Along with Raymond Teske and Hui Zheng, he has also researched capital punishment in Texas using monthly data on numbers of executions and homicides. This research found evidence of a short-term (within the month of an execution) deterrent effect on homicides that is concentrated among non-felony homicides and part of which is displaced to subsequent months.

== Methodological contributions ==
Beyond his substantive research, Land has contributed to the development and diffusion of quantitative methods in sociology. His 1969 chapter "Principles of Path Analysis", published in the inaugural volume of Sociological Methodology, was an early and widely cited treatment that helped introduce path analysis and causal modeling to sociologists.

With Daniel S. Nagin, Land co-authored "Age, Criminal Careers, and Population Heterogeneity" (1993), which specified nonparametric, mixed Poisson model for analyzing individual offending over the life course.

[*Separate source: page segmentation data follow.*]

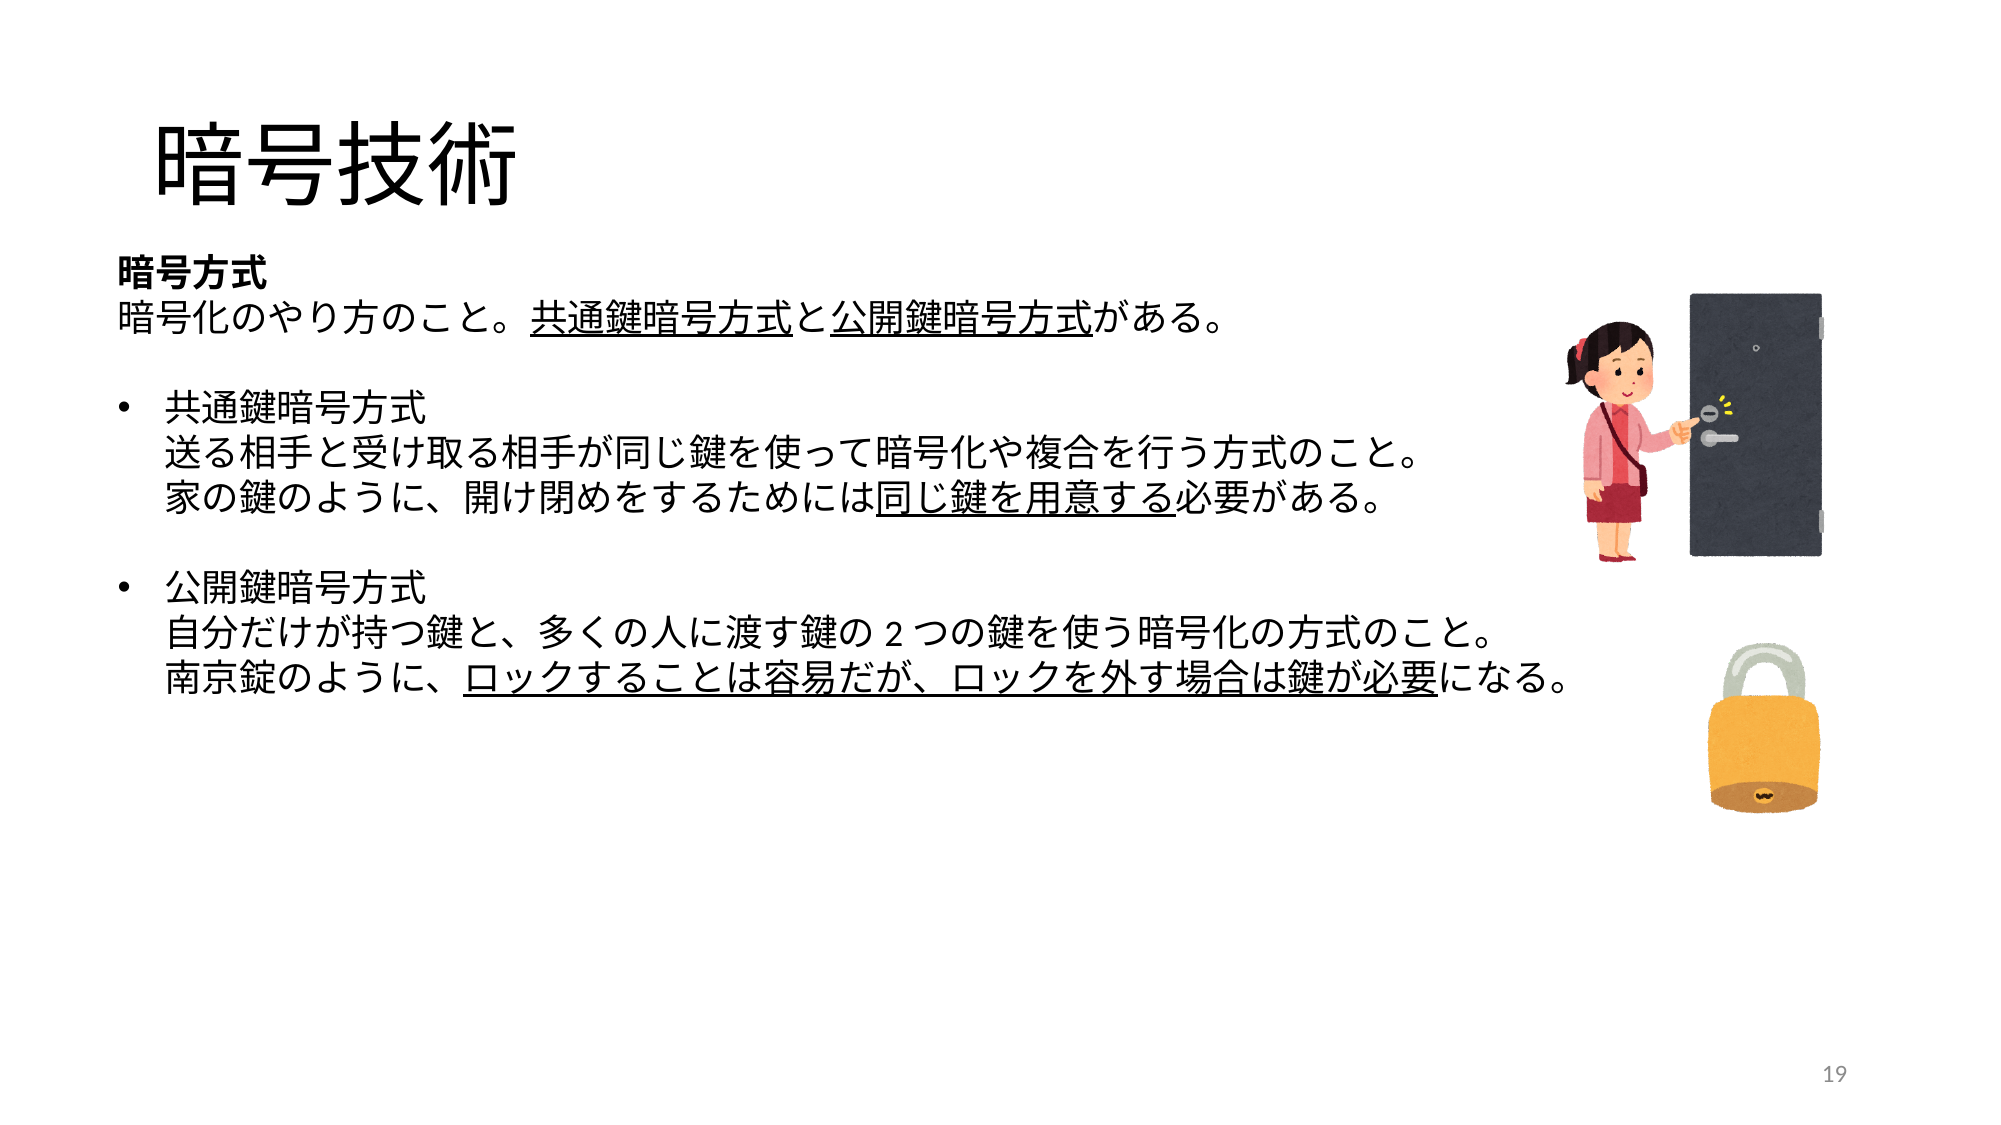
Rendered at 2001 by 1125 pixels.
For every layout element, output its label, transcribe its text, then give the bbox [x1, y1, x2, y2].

slide_number 19 [1412, 1042, 1863, 1103]
picture [1681, 639, 1849, 820]
title 暗号技術 [137, 59, 1863, 241]
text_box 暗号方式 暗号化のやり方のこと。共通鍵暗号方式と公開鍵暗号方式がある。 共通鍵暗号方式 送る相手と受け取る相手が同じ鍵を使って暗号化や複合を行う方式のこと。 家の鍵のように、開け閉めをするためには同じ鍵を用意する必要がある。 公開鍵暗号方式 自分だけが持つ鍵と、多くの人に渡す鍵の2つの鍵を使う暗号化の方式のこと。 南京錠のように、ロックすることは容易だが、ロックを外す場合は鍵が必要になる。 [102, 241, 1901, 796]
picture [1558, 289, 1837, 567]
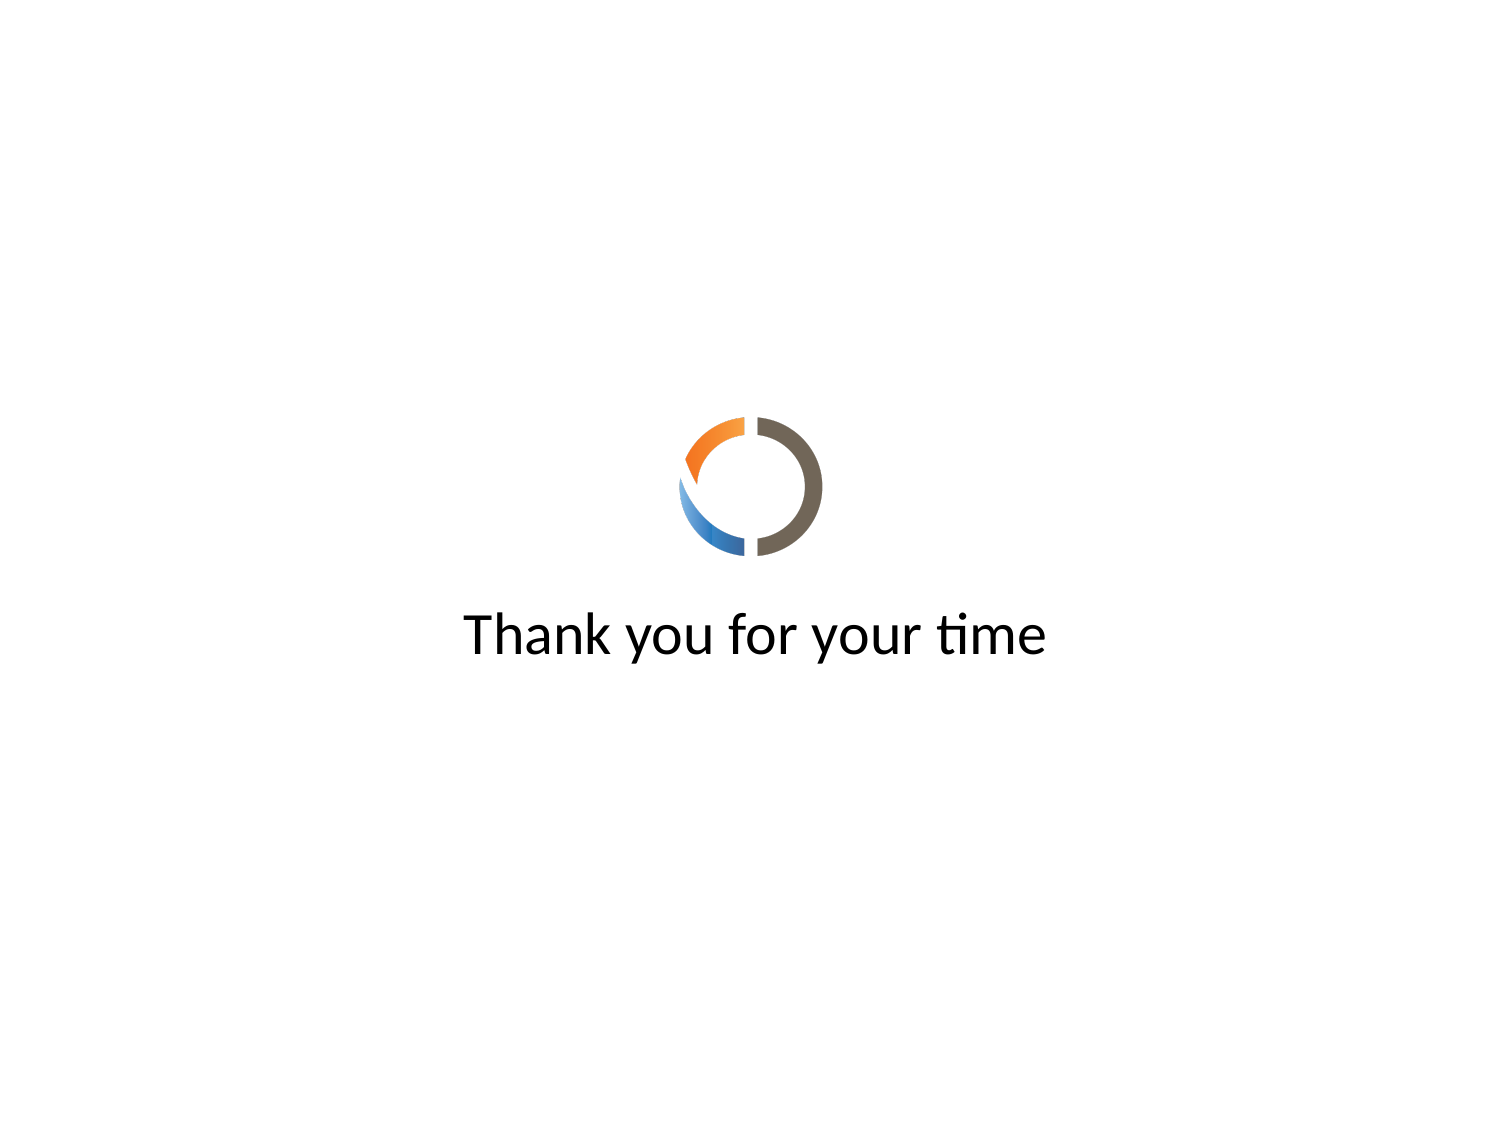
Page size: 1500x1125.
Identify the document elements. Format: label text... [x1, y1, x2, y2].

title Thank you for your time [118, 587, 1394, 675]
picture [675, 412, 825, 559]
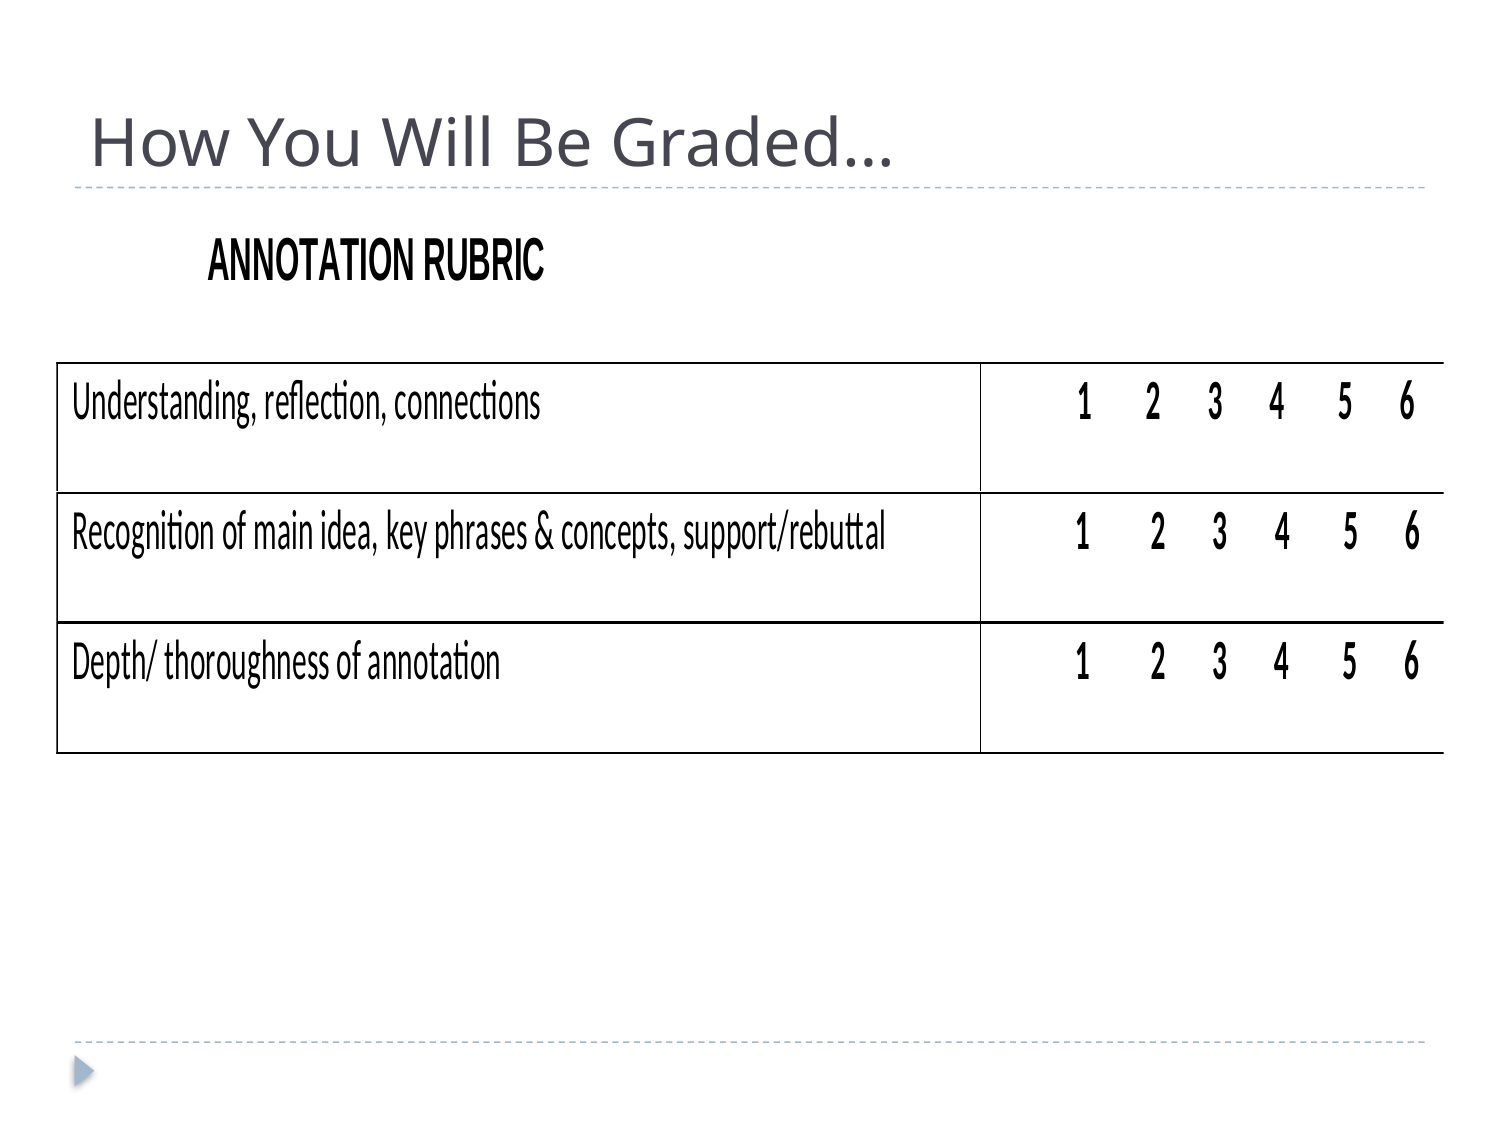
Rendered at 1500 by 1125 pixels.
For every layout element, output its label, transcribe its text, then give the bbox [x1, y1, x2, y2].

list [56, 224, 1444, 901]
title How You Will Be Graded… [75, 24, 1425, 188]
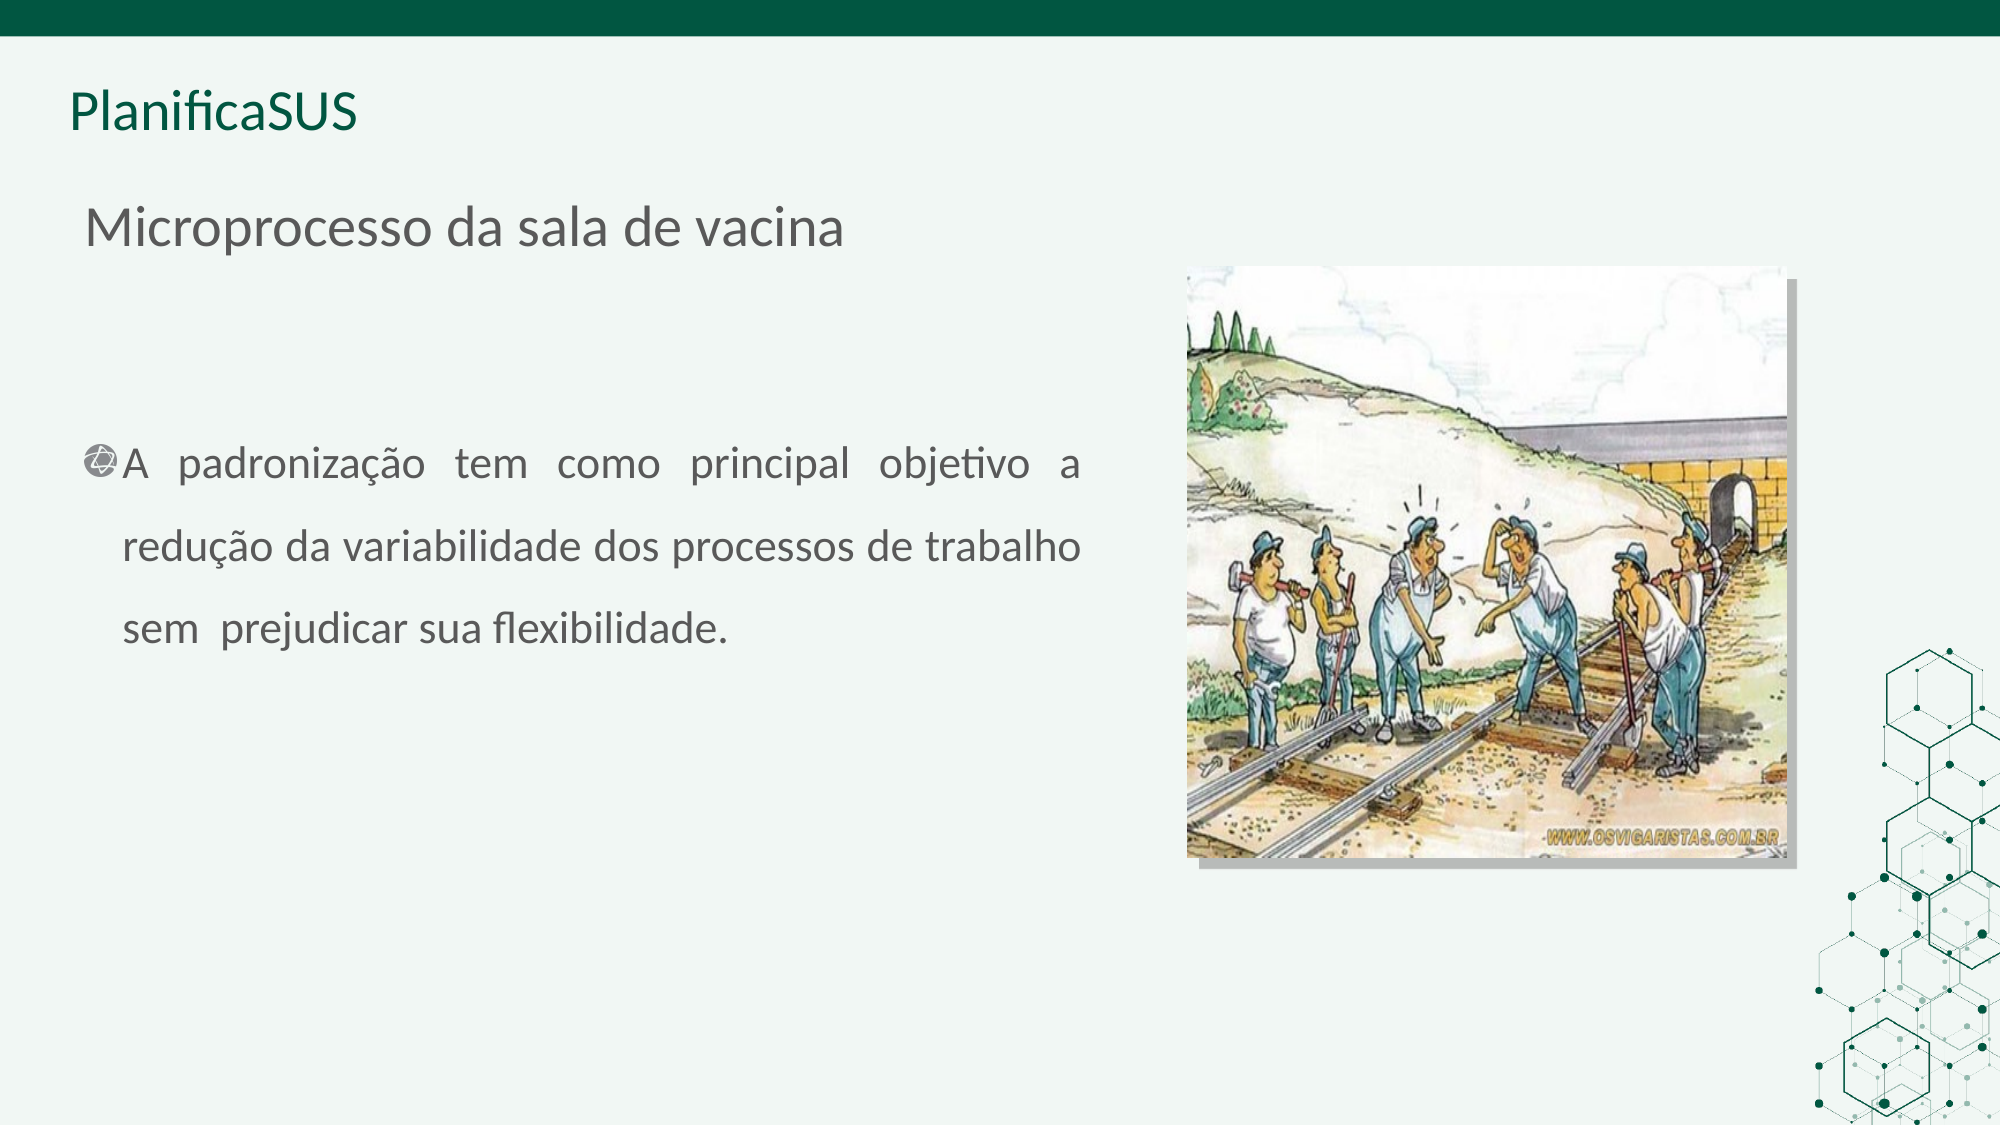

The approach became a foundation for what is now known as group-based trajectory modeling, a technique used to identify distinct trajectories of behavior within a population.

With Yang Claire Yang, Land developed and popularized statistical applications of the intrinsic estimator as a means of addressing the identification problem in age period cohort (APC) accounting models, in which age, period, and cohort are linearly dependent. Their work, including a 2008 article in the American Journal of Sociology and the 2013 book Age-Period-Cohort Analysis: New Models, Methods, and Empirical Applications, has been applied in demography, epidemiology, and public health.

==Honors and awards==
Land was elected a Fellow of the American Statistical Association 1978, the Sociological Research Association 1981, the American Association for the Advancement of Science 1992, ISQOLS 1997, and the American Society of Criminology 2004. His awards include the 1997 Paul F. Lazarsfeld Award from the Methodology Section of the American Sociological Association and ISQOLS' 2003 Distinguished Service Award. In 2023, he was invited by the American Sociological Association Retirement Network (ASARN) to deliver the ASARN Life in Sociology Lecture at the American Sociological Association Annual Meeting in Philadelphia, Pennsylvania on August 20, 2023; the title of his Lecture was Once a Sociologist, Always a Sociologist.